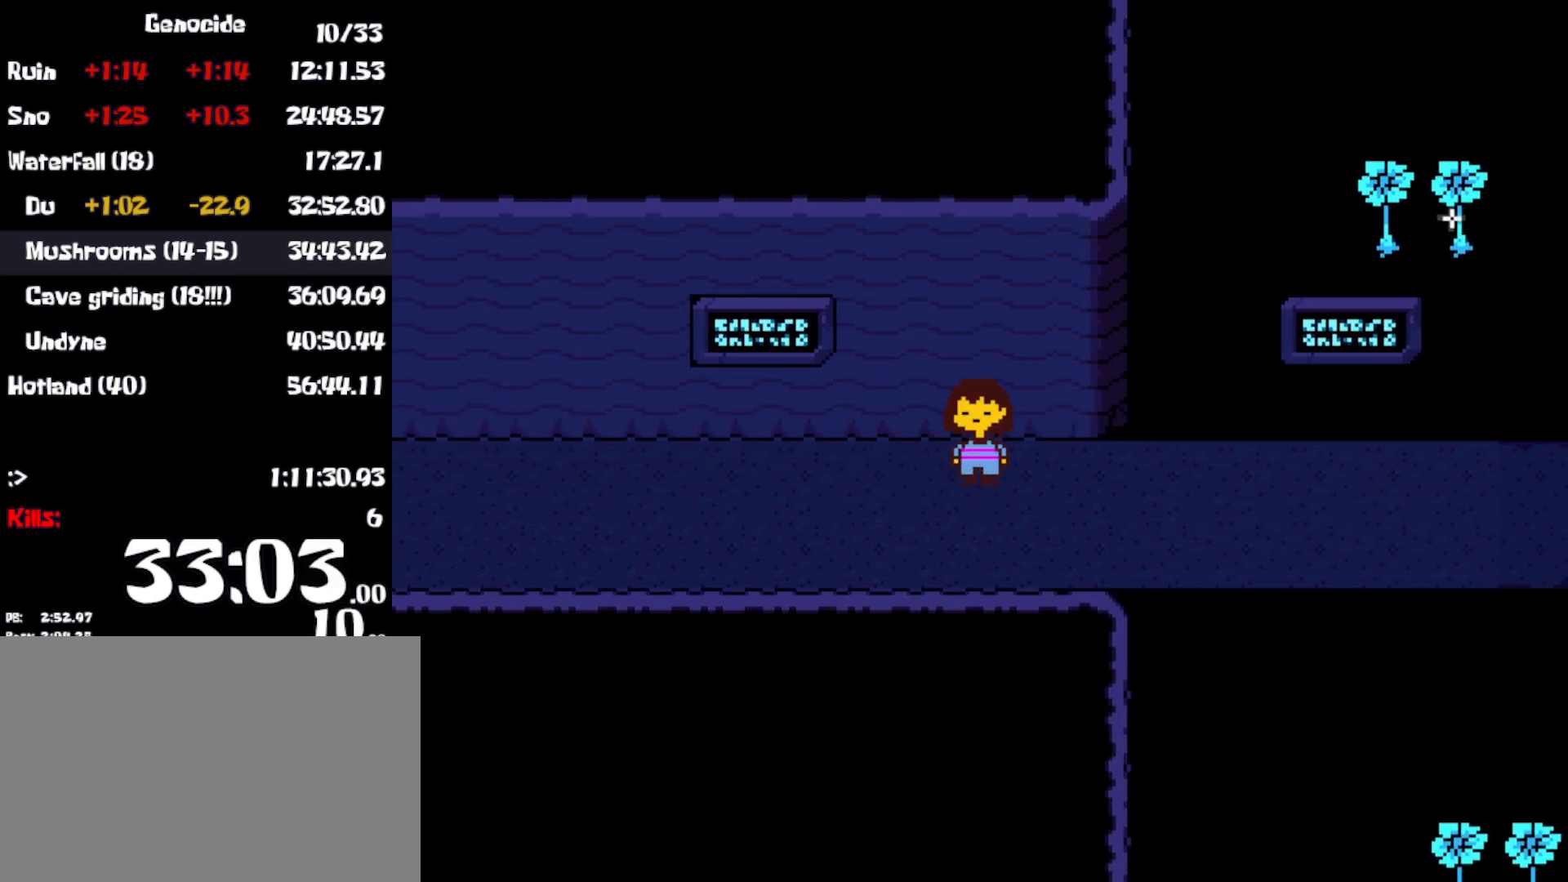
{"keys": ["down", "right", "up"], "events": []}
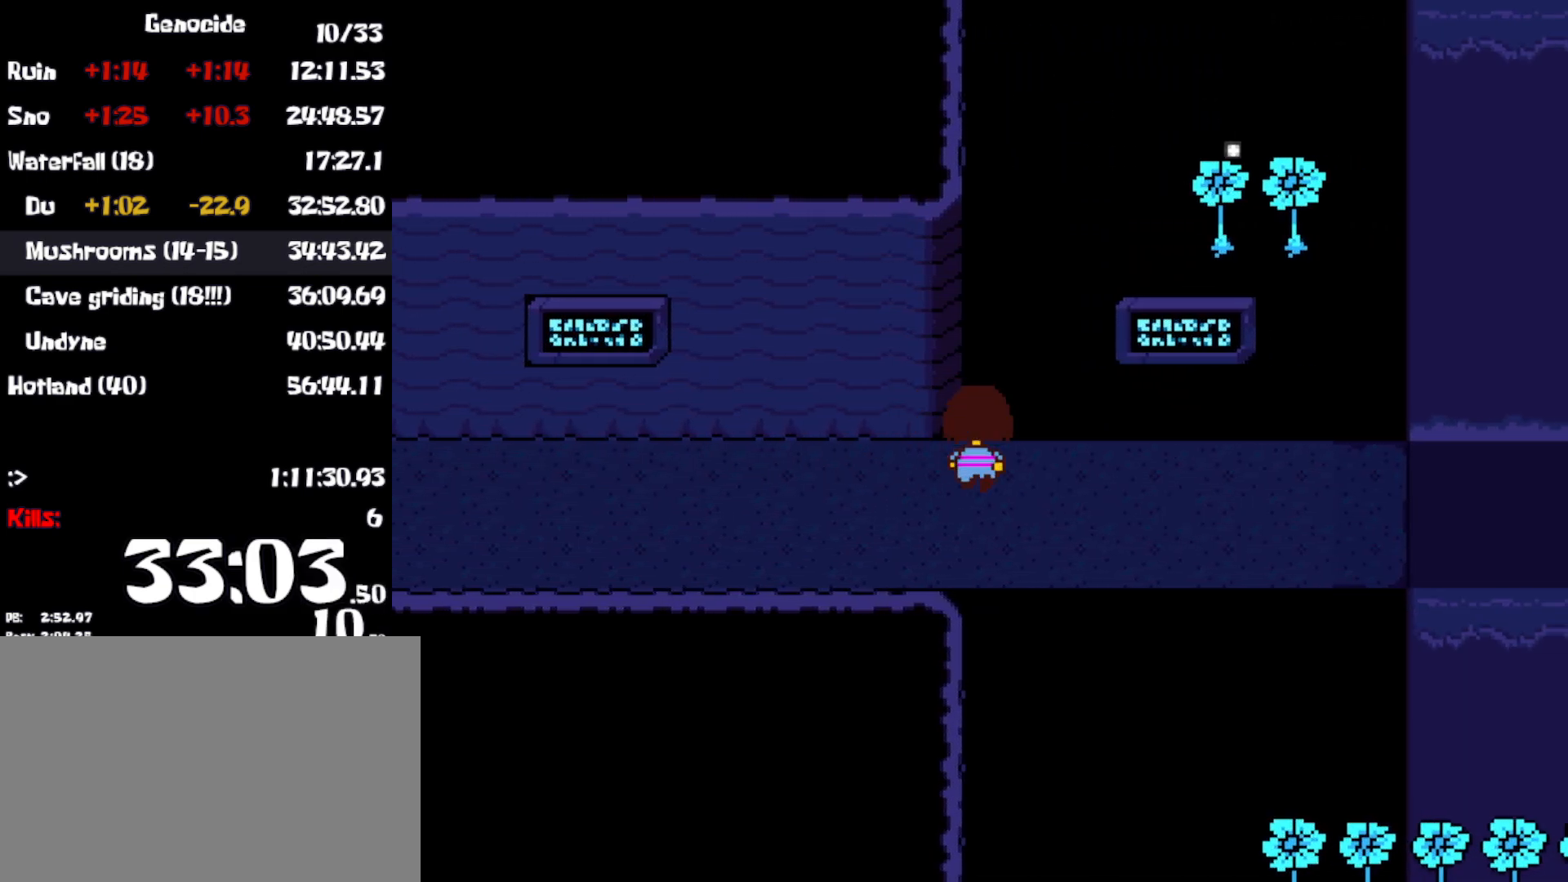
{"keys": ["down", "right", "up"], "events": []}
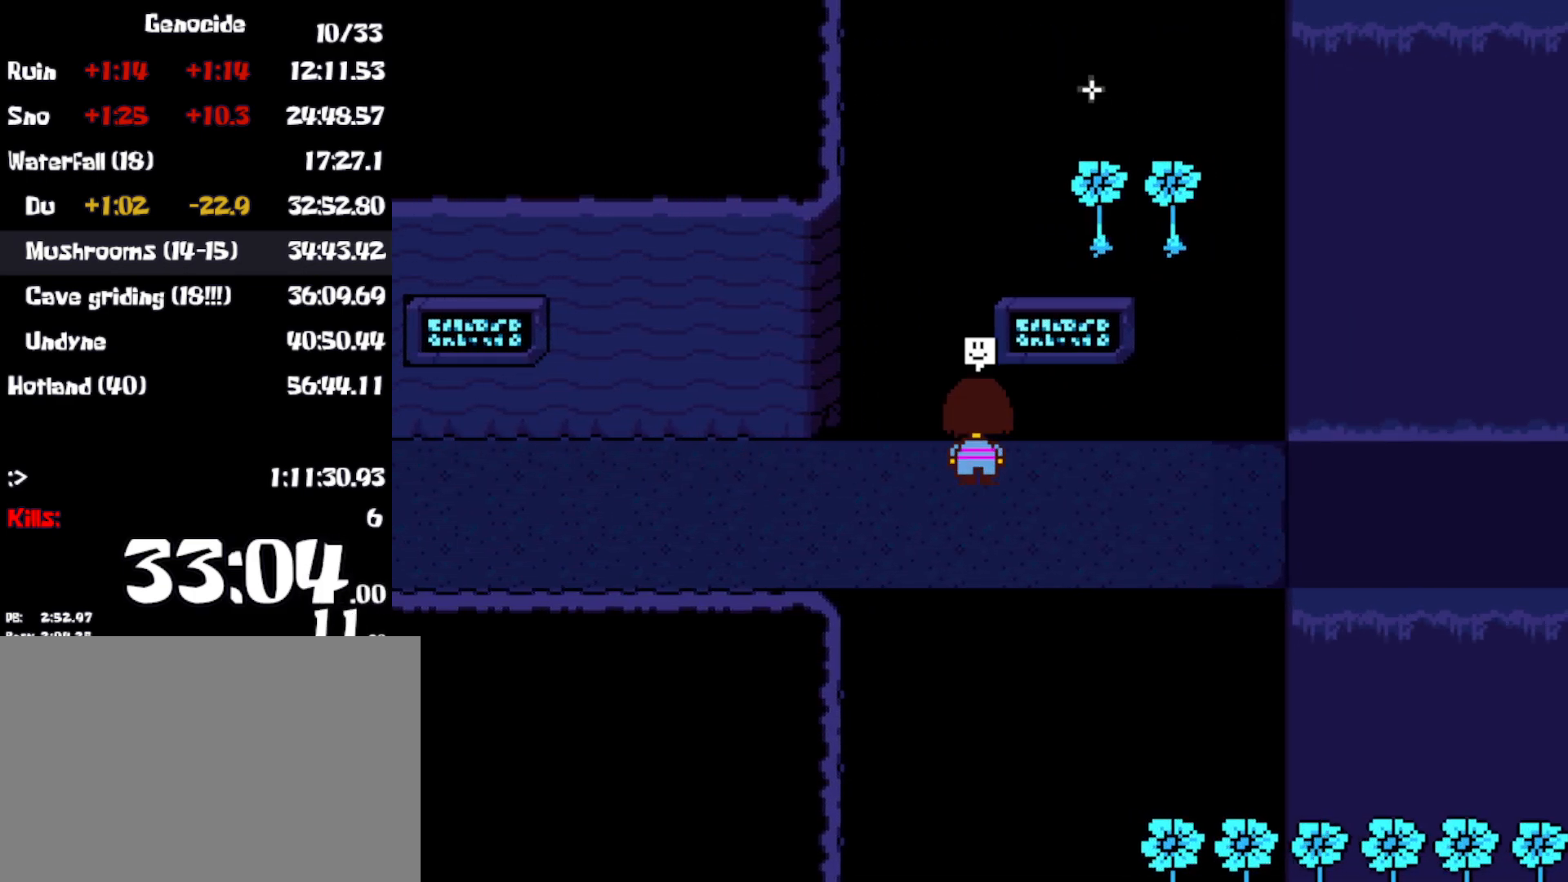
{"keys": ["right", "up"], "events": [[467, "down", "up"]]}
+--
# What to do
Write out the whole of the data exactly; the pictures stay out.

# Your response
{"keys": ["down", "right", "up"], "events": []}
{"keys": ["down", "right", "up"], "events": []}
{"keys": ["right", "up"], "events": [[467, "down", "up"]]}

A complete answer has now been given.